- [Provided text]:
According to various embodiments, the content servers 119, 121, 123, and 125 are receiving media streams from content providers such as satellite providers or cable providers, manipulating the streams, and sending the streams to devices using RTP 131. In particular examples, content servers 119, 121, 123, and 125 access database 141 to obtain desired content that can be used to supplement streams from satellite and cable providers. According to various embodiments, the content servers also read, write, and analyze track data in real-time or near real-time as media content is being streamed. In one example, a mobile device 101 requests a particular stream. A controller 107 establishes a session with the mobile device 101 using RTSP 133 and the content server 125 begins streaming the content to the mobile device 101 using RTP 131. Another controller 105 connected to a load balancer may also be used. In particular examples, the content server 125 obtains profile information from campaign server 143.

- [Activity list]:
**1.** In the content server passage, which protocol does controller 107 use to set up a session with mobile device 101?
**2.** Extend the content server passage with a few sentences that pick up after its final sentence.
The data after this point isn't needed.

- [Supplied records]:
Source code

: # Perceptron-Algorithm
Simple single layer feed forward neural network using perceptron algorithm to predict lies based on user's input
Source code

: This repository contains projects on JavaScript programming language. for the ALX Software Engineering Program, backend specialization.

- [Answers for this exercise]:
**1.** RTSP 133

**2.**
In some examples, the content server 125 can also obtain profile information from other sources, such as from the mobile device 101 itself. Using the profile information, the content server can select a clip from a database 141 to provide to a user. In some instances, the clip is injected into a live stream without affecting mobile device application performance. In other instances, the live stream itself is replaced with another live stream. The content server handles processing to make the transition between streams and clips seamless from the point of view of a mobile device application. In still other examples, advertisements from a database 141 can be intelligently selected from the database 141 using profile information from a campaign server 143 and used to seamlessly replace default advertisements in a live stream. Content servers 119, 121, 123, and 125 have the capability to manipulate RTP packets to allow introduction and removal of media content.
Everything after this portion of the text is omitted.